--- DATA RECORDS Enclosed Below ---
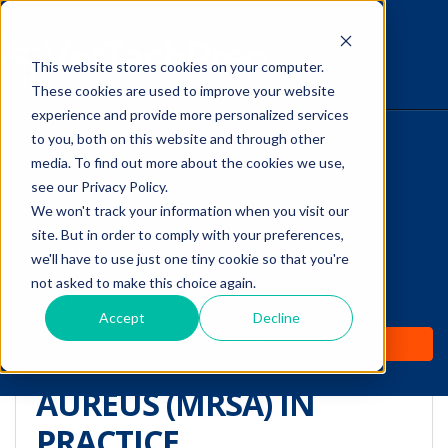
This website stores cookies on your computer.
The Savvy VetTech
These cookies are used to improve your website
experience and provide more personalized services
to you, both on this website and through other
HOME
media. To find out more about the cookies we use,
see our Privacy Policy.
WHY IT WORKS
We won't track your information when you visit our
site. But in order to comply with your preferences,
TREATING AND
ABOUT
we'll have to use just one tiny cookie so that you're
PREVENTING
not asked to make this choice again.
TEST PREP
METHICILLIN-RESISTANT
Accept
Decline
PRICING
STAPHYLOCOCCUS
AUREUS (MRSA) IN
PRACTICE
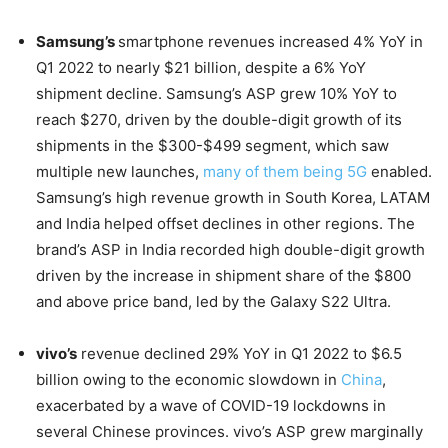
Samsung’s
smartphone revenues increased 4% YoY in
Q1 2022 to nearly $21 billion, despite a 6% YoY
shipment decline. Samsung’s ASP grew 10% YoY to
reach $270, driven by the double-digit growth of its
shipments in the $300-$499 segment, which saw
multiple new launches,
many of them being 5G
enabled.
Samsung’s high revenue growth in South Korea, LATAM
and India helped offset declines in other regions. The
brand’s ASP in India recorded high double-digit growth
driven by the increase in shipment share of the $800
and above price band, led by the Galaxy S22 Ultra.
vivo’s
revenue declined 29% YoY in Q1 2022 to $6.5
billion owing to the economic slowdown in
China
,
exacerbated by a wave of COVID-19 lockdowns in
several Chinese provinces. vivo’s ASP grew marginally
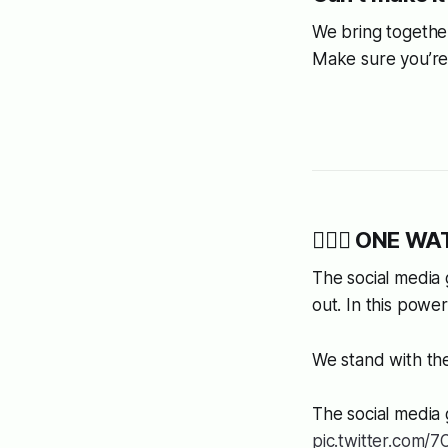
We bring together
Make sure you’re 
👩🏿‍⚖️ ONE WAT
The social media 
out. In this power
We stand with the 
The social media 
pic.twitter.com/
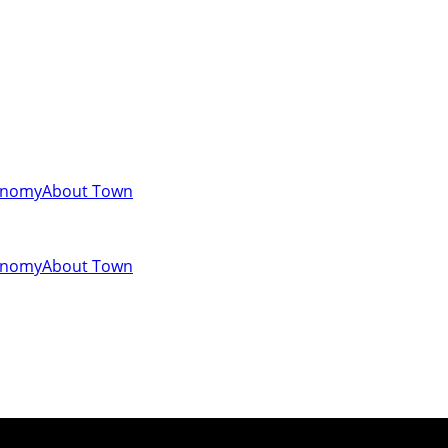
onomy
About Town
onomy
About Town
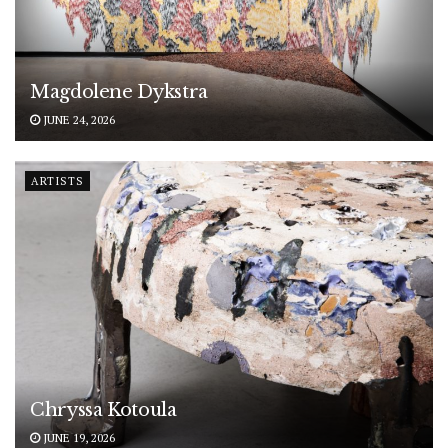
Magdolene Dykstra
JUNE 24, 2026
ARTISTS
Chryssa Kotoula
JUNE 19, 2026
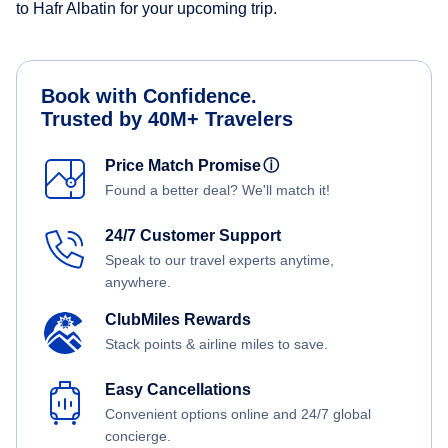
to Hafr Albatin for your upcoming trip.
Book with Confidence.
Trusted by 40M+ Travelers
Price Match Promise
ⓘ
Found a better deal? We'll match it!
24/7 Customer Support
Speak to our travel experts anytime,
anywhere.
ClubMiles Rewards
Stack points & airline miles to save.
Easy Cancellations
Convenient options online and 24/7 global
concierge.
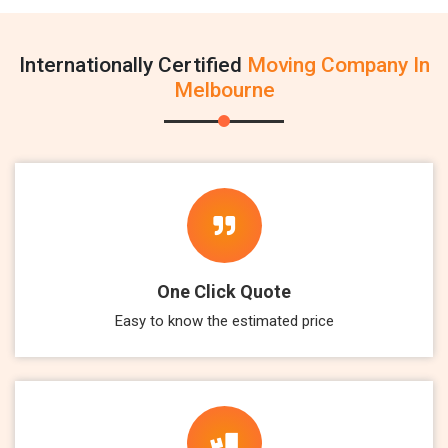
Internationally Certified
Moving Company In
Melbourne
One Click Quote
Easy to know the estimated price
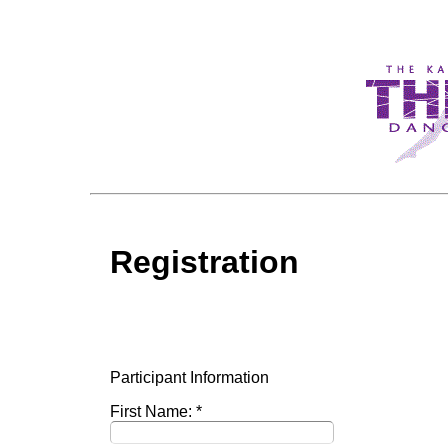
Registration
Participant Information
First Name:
--- End of Enclosed DATA RECORDS ---
▸ WHAT YOU WILL DO:
Wherever a line in the records contains the word "other", copy that line.

▸ RESPONSE TO THE EXERCISE:
to you, both on this website and through other
and India helped offset declines in other regions. The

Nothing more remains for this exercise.